US District Judge Yvonne Gonzalez Rogers in Oakland, California, postponed a scheduled February 5, 2024 trial on a proposed class action lawsuit on Thursday, as lawyers from Alphabet’s Google (GOOGL.O), along with consumers, announced reaching a tentative settlement.

The plaintiffs demanded at least $5 billion. Terms of the settlement were not disclosed, but lawyers stated that the company had agreed to a binding list of terms and expected to submit a formal agreement for court approval by February 24, 2024.

The lawsuit alleged that Google’s analytics, cookies and apps allowed the Alphabet unit to track their activity even when they put Google’s Chrome browser in “Incognito” mode and other browsers in “private” browsing mode.
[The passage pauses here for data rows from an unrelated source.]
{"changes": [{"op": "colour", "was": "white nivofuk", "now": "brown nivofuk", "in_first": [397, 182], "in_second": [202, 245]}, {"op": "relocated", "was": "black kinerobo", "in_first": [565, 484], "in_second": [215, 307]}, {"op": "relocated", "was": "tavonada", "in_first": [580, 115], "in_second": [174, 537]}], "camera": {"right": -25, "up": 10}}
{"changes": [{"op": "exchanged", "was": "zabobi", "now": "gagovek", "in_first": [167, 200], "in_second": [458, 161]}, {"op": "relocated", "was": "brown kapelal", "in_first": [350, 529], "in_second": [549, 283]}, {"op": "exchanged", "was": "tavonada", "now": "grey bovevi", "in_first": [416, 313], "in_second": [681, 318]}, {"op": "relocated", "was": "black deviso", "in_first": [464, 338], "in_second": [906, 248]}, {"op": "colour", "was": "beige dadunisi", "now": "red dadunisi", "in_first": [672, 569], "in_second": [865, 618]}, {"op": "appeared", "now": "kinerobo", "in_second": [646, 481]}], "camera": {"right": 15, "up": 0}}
They argued that such actions had turned Google into an “unaccountable trove of information,” allowing the company to discover everything down to the “potentially embarrassing things” they searched for online.

The lawsuit, filed in 2020, covered “millions” of Google users since June 1, 2016, and demanded damages of at least $5,000 per user for violations of federal wiretapping and California privacy laws.
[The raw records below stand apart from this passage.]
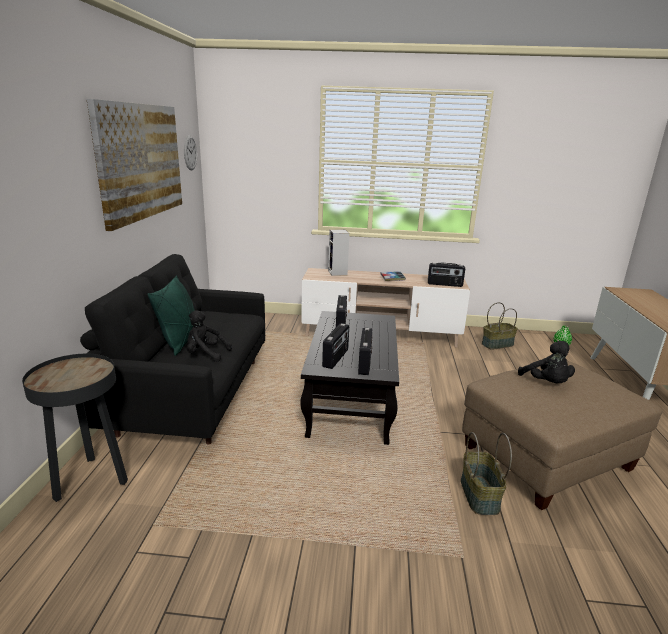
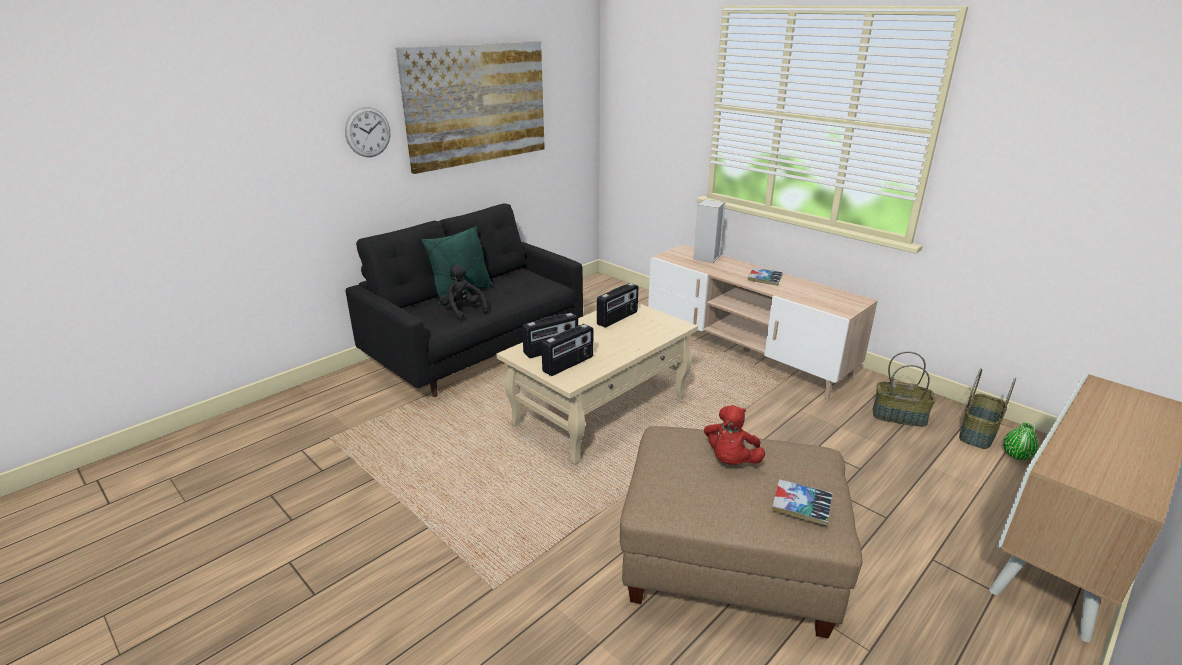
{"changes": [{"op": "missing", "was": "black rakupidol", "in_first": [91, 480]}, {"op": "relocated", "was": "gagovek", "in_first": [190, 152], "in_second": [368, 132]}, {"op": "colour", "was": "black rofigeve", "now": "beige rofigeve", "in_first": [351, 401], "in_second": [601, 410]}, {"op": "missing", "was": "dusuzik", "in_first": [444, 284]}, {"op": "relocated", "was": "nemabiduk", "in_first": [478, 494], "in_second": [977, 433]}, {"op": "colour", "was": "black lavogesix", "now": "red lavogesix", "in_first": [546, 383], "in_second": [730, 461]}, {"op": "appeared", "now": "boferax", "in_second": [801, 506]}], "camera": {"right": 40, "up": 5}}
Earlier in August, the California District Judge rejected Google’s bid to dismiss the lawsuit. Gonzalez Rogers stated that the question, whether Google made a legally binding promise not to collect users’ data when they browsed in private mode, remained open.

The judge cited Google’s privacy policy and other statements from the company suggesting it limited the amount of information it could collect.